Genoa reacted with a press conference by Teodoro García Egea –age: 36 years old–, which is a bit like sending a Ford Fiesta to a Formula 1 race. to any journalist and gave way to questions. The first was about Aguirre's interview and the crisis of the Madrid PP. He did not answer it. The second, about the same. He started talking about Sánchez and the Mar Menor. At the third time, he could no longer escape and stamped a kick across Aguirre's forehead: "There is a matter in which I agree with her and it is that what destroyed the Popular Party of Madrid was corruption and it is something that we are never going to allow. "Not like her, she went without saying.

Seeing how the PP is complicating life with the election of its president in Madrid is one of those unfathomable mysteries that are frequently found in Spanish politics. Casado does not have many compelling reasons to object to Díaz Ayuso taking over the job, even more so after his victory in the May elections. The idea that it is too much work for one person is so ridiculous that they have only dared to put it into circulation under the letterhead of anonymous sources. Several regional presidents of the PP are in that situation without their brains exploding. Before, Aguirre and Cristina Cifuentes enjoyed both positions in Madrid.

For some reason that doesn't suit him, Casado is getting people to believe that his state of mind in relation to his protégé has gone from suspicion to panic. The headlines that claimed a few months ago that Ayuso could steal Casado's chair in the next two years were somewhat premature. Despite the immense support it receives in the right-wing press in Madrid, it would be convenient for it to offer a broader legislative curriculum than to have approved a law to place political commissioners in Telemadrid and eliminate taxes with which almost nothing is collected. Because he does not have, he cannot even boast of having approved budgets.

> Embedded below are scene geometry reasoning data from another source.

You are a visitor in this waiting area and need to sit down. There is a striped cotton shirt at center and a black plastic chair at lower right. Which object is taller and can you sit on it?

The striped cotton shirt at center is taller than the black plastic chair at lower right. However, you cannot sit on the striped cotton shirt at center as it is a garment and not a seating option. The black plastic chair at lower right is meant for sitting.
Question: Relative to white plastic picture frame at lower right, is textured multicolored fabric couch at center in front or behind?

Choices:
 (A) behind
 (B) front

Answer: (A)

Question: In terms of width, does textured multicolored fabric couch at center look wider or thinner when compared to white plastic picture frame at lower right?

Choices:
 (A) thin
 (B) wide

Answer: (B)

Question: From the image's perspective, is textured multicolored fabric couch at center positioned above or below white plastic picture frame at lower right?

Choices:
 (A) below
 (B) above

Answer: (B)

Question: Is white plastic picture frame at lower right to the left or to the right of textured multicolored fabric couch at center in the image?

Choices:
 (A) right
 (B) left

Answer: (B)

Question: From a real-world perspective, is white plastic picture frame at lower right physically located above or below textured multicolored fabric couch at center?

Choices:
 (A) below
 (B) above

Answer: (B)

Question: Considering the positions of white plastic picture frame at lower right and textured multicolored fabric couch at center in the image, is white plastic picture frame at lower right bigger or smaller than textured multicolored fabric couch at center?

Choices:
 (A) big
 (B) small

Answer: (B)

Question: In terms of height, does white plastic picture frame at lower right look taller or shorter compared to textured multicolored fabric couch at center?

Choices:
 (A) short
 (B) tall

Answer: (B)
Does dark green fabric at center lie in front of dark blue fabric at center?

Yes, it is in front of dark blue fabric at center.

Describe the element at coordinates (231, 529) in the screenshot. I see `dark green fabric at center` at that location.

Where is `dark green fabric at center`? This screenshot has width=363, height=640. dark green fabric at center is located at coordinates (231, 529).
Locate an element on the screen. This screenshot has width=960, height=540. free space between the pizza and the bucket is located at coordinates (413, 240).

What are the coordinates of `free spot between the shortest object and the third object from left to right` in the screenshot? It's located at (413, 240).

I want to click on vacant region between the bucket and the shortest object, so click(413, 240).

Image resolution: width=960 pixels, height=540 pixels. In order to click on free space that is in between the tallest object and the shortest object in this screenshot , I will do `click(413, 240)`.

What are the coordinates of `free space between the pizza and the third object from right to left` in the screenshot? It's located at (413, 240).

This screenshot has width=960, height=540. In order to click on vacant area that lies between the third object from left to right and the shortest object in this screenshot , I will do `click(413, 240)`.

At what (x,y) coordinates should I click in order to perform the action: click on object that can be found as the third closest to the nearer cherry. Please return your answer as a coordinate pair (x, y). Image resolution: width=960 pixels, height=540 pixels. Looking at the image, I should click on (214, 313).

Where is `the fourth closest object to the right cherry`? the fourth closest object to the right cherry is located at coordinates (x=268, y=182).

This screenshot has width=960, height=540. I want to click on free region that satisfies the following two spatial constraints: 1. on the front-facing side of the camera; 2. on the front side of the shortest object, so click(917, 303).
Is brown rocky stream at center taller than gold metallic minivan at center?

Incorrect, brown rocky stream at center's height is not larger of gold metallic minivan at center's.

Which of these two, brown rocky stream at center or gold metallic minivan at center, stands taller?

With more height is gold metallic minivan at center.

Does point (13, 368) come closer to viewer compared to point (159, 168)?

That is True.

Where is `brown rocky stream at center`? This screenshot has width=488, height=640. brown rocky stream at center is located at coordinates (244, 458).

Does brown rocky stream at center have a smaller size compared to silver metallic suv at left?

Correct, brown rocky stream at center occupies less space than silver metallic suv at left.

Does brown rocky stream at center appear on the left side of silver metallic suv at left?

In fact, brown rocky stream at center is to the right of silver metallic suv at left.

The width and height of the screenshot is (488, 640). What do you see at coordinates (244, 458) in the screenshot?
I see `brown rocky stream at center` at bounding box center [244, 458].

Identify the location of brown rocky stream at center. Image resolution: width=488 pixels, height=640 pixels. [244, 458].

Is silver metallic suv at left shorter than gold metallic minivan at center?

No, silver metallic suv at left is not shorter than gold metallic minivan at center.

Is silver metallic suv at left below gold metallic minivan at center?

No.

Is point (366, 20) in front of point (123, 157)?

All this hubbub, in which Aguirre moves like a barracuda in the water, will end up making us believe that what Casado seeks is to protect his position from 2023 in the event of being defeated again at the polls. When an opposition leader hints that the day after defeat is a situation he must protect himself against right now, at that point he has already begun to lose those elections.

"Chiquilicuatres" who don't know anything about politics. A mayor who lets "kids" warm his ear. Rookie and dim-witted politicians in Genoa that it is almost better not to think, because it will be worse. A national leader who does nothing but make mistakes, which is why he is not Sánchez's greatest political adversary. Aguirre has made such a disastrous portrait of the leadership of the PP that the PSOE could include it in its entirety in one of its arguments. They can add more spark to it, but they are not going to improve it. No one stabs the knife with as much enthusiasm as the Countess Consort de Bornos.